Pro-pipeline Sen Bennet's office occupied in Honor the Treaties action
On the 18th of November, activists associated with the Cowboy-Indian Alliance against the Keystone XL occupied the office of pro-Keystone Senator Michael Bennet. They were supported by student climate activists in taking over the office of this Democratic Senator who is being counted as a "for" vote in the scheduled Nov 18 vote (today) on the pipeline.
Senator Bennet's Twitter feed is full of references to protecting the environment, yet Native Americans and others threatened by the Keystone pipeline found it necessary to take over his office because he planned to vote for the most destructive of all projects to come before Congress. This is the height of hypocrisy on his part, and the banner taken into his office demanded "Sen Bennet, if you're not a climate change denier, don't vote like one!"
Breaking 6:30PM 11-18:Indigenous singers celebrate in the Capitol galleries as Keystone bill defeated CNN Video of reaction to singing in the galleries
Greg Grey Cloud of the Crow Creek Sioux Tribe sang the unci makawiwayangwacipi song in the Senate chambers and was quickly followed by other singing "what you gonna do" referring to continuing attempts to ram the pipeline over lands of the Lakota and others unwilling to have their lands poisoned forever.

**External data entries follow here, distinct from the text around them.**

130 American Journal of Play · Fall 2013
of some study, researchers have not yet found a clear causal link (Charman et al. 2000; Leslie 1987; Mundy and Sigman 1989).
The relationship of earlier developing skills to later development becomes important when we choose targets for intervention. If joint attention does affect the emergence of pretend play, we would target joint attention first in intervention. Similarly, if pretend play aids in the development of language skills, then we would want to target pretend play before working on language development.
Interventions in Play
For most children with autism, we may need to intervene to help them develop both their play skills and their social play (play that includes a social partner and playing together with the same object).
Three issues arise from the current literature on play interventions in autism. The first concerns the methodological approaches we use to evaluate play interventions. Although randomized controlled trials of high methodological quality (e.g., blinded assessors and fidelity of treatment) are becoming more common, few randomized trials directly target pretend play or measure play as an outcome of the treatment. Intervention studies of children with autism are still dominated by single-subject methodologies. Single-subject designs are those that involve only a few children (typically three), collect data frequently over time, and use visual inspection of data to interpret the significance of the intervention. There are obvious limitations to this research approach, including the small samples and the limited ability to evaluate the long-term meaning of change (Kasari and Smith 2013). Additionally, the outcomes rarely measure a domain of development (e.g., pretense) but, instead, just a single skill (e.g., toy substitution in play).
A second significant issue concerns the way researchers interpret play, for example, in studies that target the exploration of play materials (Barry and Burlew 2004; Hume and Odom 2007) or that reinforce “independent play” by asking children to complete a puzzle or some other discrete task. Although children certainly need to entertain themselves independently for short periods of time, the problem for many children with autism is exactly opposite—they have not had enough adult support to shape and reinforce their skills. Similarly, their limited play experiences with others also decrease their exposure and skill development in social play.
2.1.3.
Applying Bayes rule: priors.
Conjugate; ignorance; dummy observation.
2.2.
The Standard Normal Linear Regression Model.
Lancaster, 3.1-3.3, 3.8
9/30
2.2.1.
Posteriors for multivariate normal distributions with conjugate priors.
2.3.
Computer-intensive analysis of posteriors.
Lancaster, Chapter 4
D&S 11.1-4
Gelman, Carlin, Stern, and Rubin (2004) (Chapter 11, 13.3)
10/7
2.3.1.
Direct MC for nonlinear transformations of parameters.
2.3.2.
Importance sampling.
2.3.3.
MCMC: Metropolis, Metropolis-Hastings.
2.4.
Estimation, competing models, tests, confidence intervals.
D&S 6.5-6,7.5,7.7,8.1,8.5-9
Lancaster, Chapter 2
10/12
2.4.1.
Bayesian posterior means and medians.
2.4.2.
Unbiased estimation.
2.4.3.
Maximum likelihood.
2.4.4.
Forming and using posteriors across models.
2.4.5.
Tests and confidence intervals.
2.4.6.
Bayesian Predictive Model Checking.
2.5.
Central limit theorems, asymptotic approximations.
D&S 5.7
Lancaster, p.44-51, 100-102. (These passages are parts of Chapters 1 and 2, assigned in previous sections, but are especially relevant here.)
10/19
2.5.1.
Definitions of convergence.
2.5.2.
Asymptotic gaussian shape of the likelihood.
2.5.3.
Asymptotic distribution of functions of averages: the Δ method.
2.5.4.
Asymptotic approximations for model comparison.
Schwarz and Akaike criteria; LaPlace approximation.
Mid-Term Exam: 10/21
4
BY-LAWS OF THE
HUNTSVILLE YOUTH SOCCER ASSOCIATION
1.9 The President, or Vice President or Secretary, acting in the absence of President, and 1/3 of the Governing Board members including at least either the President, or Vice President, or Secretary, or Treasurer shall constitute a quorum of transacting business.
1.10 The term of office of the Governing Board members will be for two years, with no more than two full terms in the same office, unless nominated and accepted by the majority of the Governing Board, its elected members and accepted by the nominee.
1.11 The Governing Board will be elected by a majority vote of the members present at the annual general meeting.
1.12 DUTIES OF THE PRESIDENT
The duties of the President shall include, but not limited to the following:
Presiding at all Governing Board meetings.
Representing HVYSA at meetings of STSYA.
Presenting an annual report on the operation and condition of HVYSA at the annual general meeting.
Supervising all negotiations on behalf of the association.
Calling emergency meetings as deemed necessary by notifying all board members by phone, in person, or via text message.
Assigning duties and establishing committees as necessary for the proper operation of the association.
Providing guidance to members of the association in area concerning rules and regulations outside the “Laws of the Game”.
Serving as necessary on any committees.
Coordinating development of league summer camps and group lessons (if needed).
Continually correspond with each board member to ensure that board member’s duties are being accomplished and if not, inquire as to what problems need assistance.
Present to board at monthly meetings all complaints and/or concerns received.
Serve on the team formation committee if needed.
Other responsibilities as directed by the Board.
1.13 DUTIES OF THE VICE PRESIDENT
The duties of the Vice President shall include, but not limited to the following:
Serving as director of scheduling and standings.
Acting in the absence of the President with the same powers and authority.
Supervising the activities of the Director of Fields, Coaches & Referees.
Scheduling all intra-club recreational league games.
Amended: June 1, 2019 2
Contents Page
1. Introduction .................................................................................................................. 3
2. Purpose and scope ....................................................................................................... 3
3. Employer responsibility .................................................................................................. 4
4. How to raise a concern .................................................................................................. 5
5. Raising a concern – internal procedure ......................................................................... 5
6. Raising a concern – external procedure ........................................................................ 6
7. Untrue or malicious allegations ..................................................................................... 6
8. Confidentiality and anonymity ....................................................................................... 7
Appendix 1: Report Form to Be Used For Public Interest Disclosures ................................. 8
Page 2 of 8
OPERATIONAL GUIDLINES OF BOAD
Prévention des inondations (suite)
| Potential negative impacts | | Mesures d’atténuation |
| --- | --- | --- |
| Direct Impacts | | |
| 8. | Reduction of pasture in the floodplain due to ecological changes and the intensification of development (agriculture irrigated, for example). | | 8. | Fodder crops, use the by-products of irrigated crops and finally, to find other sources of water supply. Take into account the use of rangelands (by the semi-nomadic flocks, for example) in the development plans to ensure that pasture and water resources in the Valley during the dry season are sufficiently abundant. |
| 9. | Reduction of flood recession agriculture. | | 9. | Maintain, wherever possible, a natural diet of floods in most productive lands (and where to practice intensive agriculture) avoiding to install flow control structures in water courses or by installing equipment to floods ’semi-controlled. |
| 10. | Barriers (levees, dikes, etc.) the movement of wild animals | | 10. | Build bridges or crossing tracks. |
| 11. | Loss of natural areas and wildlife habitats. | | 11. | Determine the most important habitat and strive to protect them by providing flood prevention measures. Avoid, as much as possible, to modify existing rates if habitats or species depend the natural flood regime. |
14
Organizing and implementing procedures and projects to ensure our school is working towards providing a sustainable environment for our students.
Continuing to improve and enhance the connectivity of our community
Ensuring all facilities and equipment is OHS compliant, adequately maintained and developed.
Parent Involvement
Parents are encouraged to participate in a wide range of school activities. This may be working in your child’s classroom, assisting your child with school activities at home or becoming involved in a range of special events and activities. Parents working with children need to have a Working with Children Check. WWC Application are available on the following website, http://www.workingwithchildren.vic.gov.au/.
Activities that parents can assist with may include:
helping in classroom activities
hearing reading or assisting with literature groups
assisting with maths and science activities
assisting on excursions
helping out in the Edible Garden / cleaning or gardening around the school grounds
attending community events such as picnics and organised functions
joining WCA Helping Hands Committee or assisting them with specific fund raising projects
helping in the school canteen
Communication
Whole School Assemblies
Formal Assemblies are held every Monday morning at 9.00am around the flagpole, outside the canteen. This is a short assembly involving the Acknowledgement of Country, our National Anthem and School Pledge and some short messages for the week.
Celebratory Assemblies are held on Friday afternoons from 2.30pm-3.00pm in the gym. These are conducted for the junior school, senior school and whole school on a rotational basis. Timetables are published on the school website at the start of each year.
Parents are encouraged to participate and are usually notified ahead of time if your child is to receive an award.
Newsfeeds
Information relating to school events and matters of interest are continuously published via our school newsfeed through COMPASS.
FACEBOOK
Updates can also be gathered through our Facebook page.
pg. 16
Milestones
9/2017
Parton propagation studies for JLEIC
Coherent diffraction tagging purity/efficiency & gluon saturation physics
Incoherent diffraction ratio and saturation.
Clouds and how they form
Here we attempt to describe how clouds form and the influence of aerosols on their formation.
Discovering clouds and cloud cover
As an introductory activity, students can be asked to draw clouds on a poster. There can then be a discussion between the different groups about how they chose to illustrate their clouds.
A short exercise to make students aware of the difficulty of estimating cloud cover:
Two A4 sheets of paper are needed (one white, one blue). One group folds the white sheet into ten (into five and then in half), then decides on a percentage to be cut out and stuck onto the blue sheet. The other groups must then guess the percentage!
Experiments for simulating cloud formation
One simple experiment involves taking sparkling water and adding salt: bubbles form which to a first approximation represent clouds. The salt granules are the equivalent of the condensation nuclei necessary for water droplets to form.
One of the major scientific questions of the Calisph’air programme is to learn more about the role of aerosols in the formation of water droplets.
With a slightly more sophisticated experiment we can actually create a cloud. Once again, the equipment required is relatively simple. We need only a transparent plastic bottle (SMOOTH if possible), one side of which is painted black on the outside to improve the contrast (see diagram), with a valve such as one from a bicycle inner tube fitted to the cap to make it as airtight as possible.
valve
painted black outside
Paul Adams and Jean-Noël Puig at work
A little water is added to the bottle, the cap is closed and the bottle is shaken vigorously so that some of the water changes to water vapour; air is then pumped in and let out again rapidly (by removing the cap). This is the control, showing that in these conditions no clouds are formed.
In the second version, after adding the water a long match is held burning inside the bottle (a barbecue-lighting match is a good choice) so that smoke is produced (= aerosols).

In all the long years of colonialist aggression against the Lakota and other Indigenous Nations, this may be the first time that song has ever been heard on the floor of the Senate.
Greg was arrested for the song,continuing to sing as he was thrown against the wall. He lives on the Rosebud reservation, whose president has declared that any attempt to build the pipeline over their land will be considered an act of war against their sovereign nation. The borders of Rosebud will be closed to those attempting to build the pipeline and their heavy machinery kept out of the reservation.